In The Happiness Trap, Russ Harris gently challenges the idea that wellbeing means feeling good all the time. He describes how modern culture treats sadness, anxiety, grief, and self-doubt as problems to eliminate, rather than natural parts of being human. Within this mindset, medication can quietly become the sole solution—something meant to erase pain rather than support a person through it.

Antidepressants can be deeply valuable. For many people, they reduce the intensity of symptoms, lift the fog just enough to function, or create some much-needed breathing space. They can be stabilising, protective, even life-saving. But medication doesn’t teach us how to respond to loss, trauma, loneliness, or ongoing stress. It doesn’t help us clarify what matters, rebuild trust in ourselves, or find meaning after things fall apart.

When treatment focuses only on medication, people can feel stuck in a subtle bind. They may feel less unwell but not more alive or connected. Others worry about stopping medication because no other supports or skills were developed alongside it. In some cases, very human emotional responses—grief after loss, despair in burnout, anger in the face of injustice—are treated as symptoms to suppress rather than signals to listen to.

A more compassionate approach asks gentler, deeper questions:

  • What has this person lived through?

  • What is their distress trying to protect or express?

  • What kind of life do they want to move toward, even with discomfort present?

Psychological therapies, meaningful relationships, social and structural supports, trauma-informed care, and practical changes to daily life all speak to parts of suffering that medication alone cannot reach. Approaches like Acceptance and Commitment Therapy don’t promise constant happiness. Instead, they offer something quieter and more sustainable: the ability to make room for difficult feelings while still moving toward what matters.

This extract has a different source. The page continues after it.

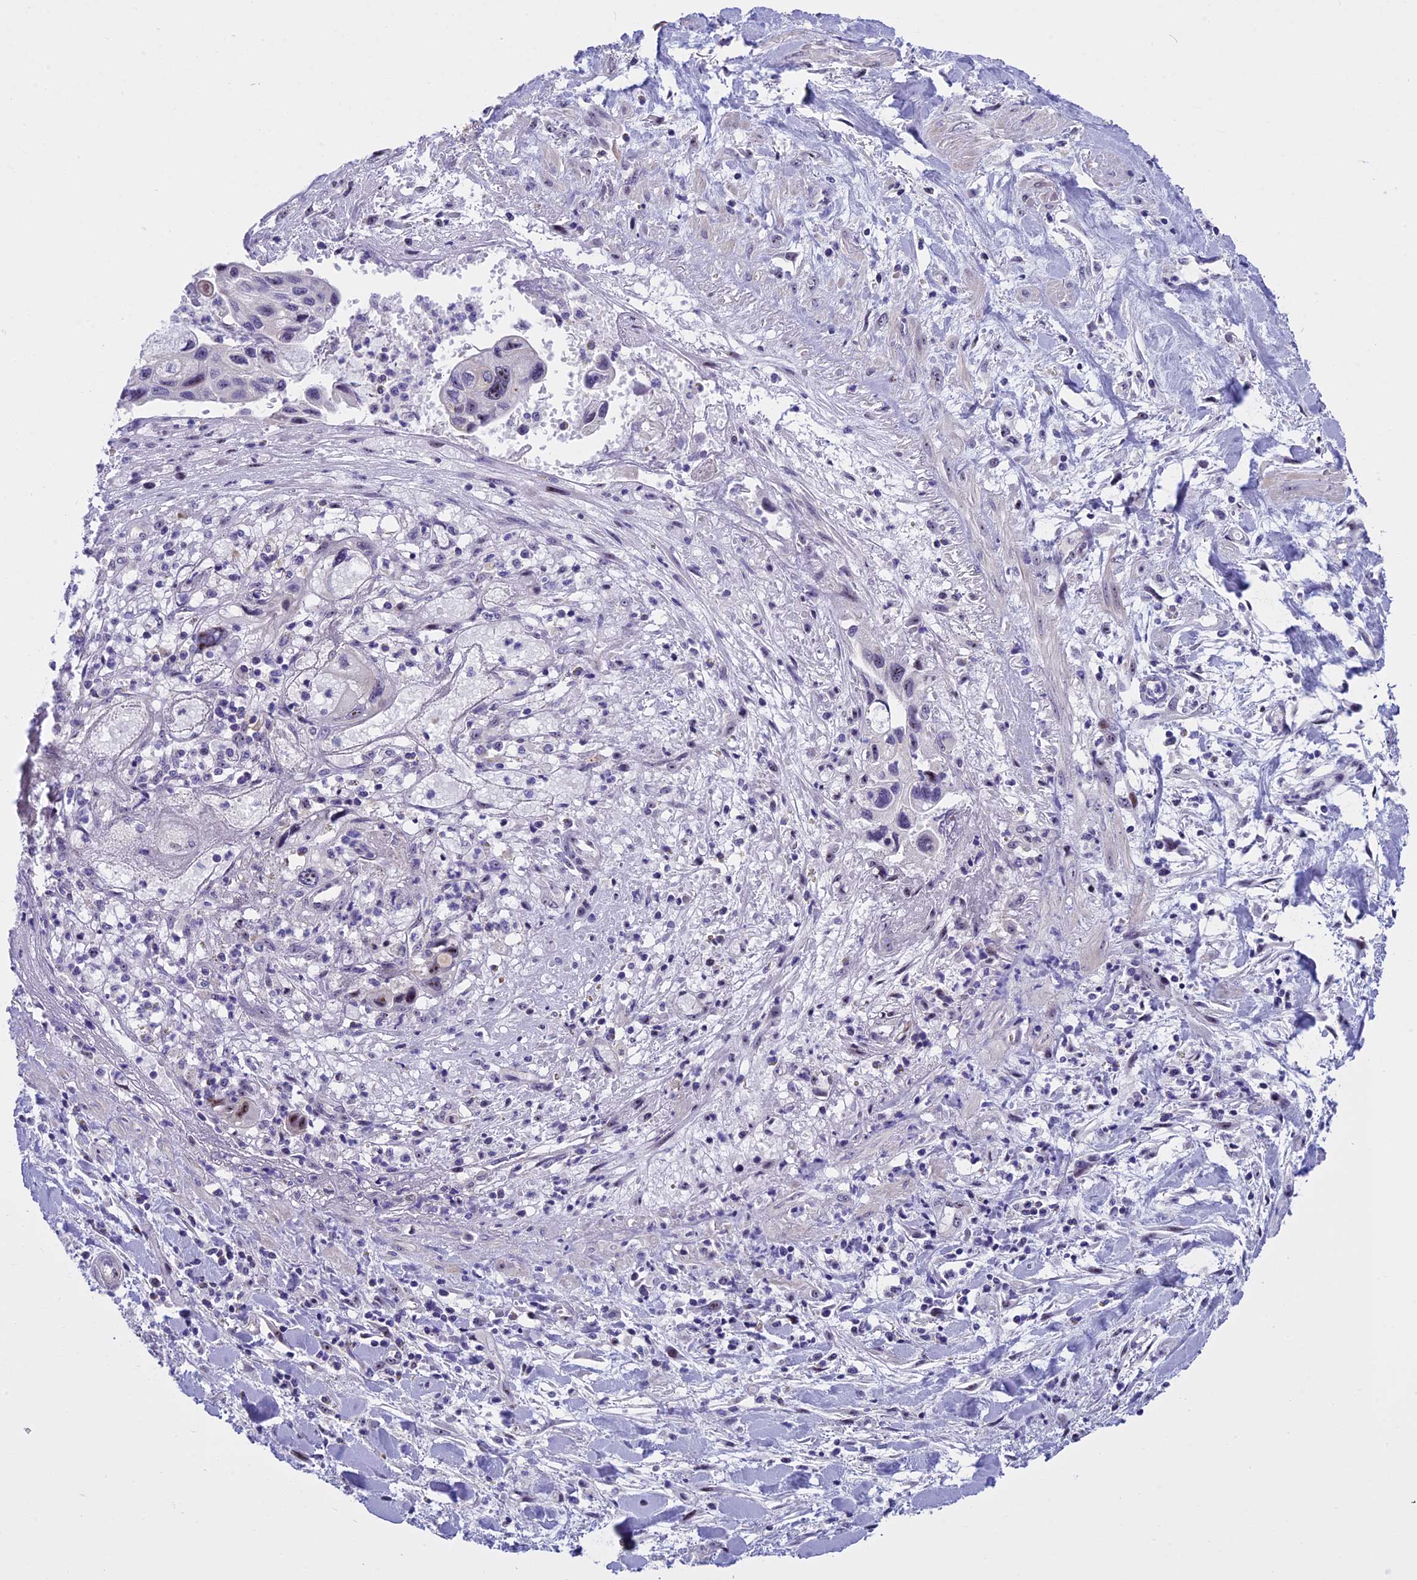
{"staining": {"intensity": "moderate", "quantity": "<25%", "location": "nuclear"}, "tissue": "pancreatic cancer", "cell_type": "Tumor cells", "image_type": "cancer", "snomed": [{"axis": "morphology", "description": "Adenocarcinoma, NOS"}, {"axis": "topography", "description": "Pancreas"}], "caption": "Protein expression by immunohistochemistry exhibits moderate nuclear expression in approximately <25% of tumor cells in pancreatic adenocarcinoma.", "gene": "TBL3", "patient": {"sex": "female", "age": 50}}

Antidepressants are not the enemy—but they are rarely the whole story. When we step out of the happiness trap, the goal gently shifts. It’s no longer about feeling good all the time, or erasing every trace of sadness or anxiety. Instead, it becomes about learning how to live a meaningful, connected life, even when things are messy, painful, or uncertain.

In that light, recovery isn’t measured by constant happiness, but by growing capacity: to feel, to choose, to care, and to move toward what matters. And that is a far kinder, more human way to think about healing.